Il fouilla dans la poche intérieure de son veston, calmement, en tira d'un coup son revolver - à la hauteur de la poitrine du lieutenant, dont il n'était séparé que par la table. Au même instant, il entendit derrière lui : « Haut les mains ! » Katow, par la fenêtre ouverte sur la coursive, le tenait en joue. Le capitaine ne comprenait plus, car celui-là était un blanc : mais il n'y avait pas à insister pour l'instant. Les caisses d'armes ne valaient pas sa vie. « Un voyage à passer aux profits et pertes. » Il verrait ce qu'il pourrait tenter avec son équipage. Il posa son revolver, que prit le lieutenant.

Katow entra et le fouilla : il n'avait pas d'autre arme.

- Absolument pas la peine d'avoir tant de revolvers à bord pour n'en porter qu'un sur soi », dit-il en anglais. Six de ses hommes entraient derrière lui, un à un, en silence. La démarche lourde, l'air costaud, le nez en l'air de Katow, ses cheveux blonds clairs étaient d'un Russe. Écossais ? Mais cet accent...

- Vous n'êtes pas du gouvernement, n'est-ce pas ?

- T'occupe pas.

On apportait le second, dûment ficelé par la tête et par les pieds, surpris pendant son sommeil. Les hommes ligotèrent le capitaine. Deux d'entre eux restèrent pour le garder. Les autres descendirent avec Katow. Les hommes d'équipage du parti leur montrèrent où les armes étaient cachées ; la seule précaution des importateurs de Macao avait été d'écrire « Pièces détachées » sur les caisses. Le déménagement commença. L'échelle de coupée abaissée, il fut aisé, car les caisses étaient petites. La dernière caisse dans la vedette, Katow alla démolir le poste de T.S.F., puis passa chez le capitaine.

- Si vous êtes trop pressé de descendre à terre, je vous préviens que vous serez absolument descendu au premier tournant de rue. Bonsoir.

Pure vantardise, mais à quoi les cordes qui entraient dans les bras des prisonniers donnaient de la force.

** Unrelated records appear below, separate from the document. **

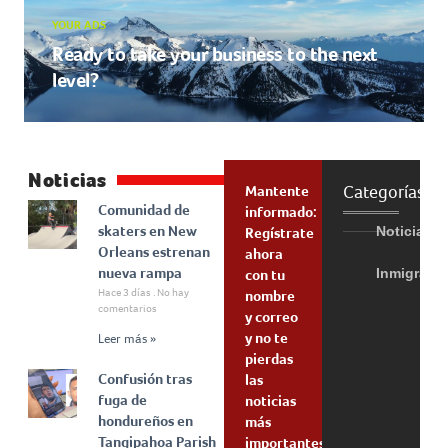
YOUR ADS
Ready to take your business to the next
level?
Noticias
Categorías
Mantente
Comunidad de
informado:
skaters en New
Noticias
Regístrate
Orleans estrenan
ahora
nueva rampa
Inmigraci
con tu
Hace 3 días
No hay
nombre
comentarios
y correo
y no te
Leer más »
pierdas
Confusión tras
las
fuga de
noticias
hondureños en
más
Tangipahoa Parish
importantes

Les révolutionnaires, accompagnés des deux hommes de l'équipage qui les avaient renseignés, regagnèrent la vedette ; elle se détacha de la coupée, fila vers le quai, sans détour cette fois. Chahutée par le roulis, les hommes changeaient de costumes, ravis mais anxieux : jusqu'à la berge, rien n'était sûr.

Là les attendait un camion, Kyo assis à côté du chauffeur.

- Alors ?

- Rien. Une affaire pour d'butants.

Le transbordement terminé, le camion partit, emportant Kyo, Katow et quatre hommes, dont l'un avait conservé son uniforme. Les autres se dispersèrent.

Il roulait à travers les rues de la ville chinoise avec un grondement qu'écrasait à chaque cahot un tintamarre de fer-blanc : les côtés, près des grillages, étaient garnis de touques à pétrole. Il s'arrêtait à chaque tchon important : boutique, cave, appartement. Une caisse était descendue ; fixée au côté, une note chiffrée de Kyo déterminait la répartition des armes, dont quelques-unes devaient être distribuées aux organisations de combat secondaires. À peine si le camion s'arrêtait cinq minutes. Mais il devait visiter plus de vingt permanences.